* [What to do]
Could you print the lines of the entries below word for word, starting at the first line of the entries and ending at the line containing "state / province: Wyoming", with both of those lines included?

* [Supplied material]

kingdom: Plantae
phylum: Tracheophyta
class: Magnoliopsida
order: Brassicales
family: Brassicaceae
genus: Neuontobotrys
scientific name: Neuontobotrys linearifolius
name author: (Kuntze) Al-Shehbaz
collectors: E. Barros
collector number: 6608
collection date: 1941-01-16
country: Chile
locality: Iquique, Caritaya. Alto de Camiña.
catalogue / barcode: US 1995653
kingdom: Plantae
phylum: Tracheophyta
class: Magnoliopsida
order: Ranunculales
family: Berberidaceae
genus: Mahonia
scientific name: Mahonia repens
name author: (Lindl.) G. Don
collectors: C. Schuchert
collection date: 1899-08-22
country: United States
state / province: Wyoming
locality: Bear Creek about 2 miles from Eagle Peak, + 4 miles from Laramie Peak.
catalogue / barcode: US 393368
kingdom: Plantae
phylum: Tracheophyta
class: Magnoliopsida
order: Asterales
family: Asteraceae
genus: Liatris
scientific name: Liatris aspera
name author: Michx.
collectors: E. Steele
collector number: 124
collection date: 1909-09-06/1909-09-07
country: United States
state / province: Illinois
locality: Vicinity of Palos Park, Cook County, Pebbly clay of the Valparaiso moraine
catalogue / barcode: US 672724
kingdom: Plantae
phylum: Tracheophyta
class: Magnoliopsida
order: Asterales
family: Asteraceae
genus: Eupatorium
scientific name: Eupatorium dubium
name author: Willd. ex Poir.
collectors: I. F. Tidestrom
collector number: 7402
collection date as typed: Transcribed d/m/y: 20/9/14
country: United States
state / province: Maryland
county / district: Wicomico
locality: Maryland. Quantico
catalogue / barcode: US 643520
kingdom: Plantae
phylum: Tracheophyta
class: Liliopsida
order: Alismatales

* [Exercise answer]
kingdom: Plantae
phylum: Tracheophyta
class: Magnoliopsida
order: Brassicales
family: Brassicaceae
genus: Neuontobotrys
scientific name: Neuontobotrys linearifolius
name author: (Kuntze) Al-Shehbaz
collectors: E. Barros
collector number: 6608
collection date: 1941-01-16
country: Chile
locality: Iquique, Caritaya. Alto de Camiña.
catalogue / barcode: US 1995653
kingdom: Plantae
phylum: Tracheophyta
class: Magnoliopsida
order: Ranunculales
family: Berberidaceae
genus: Mahonia
scientific name: Mahonia repens
name author: (Lindl.) G. Don
collectors: C. Schuchert
collection date: 1899-08-22
country: United States
state / province: Wyoming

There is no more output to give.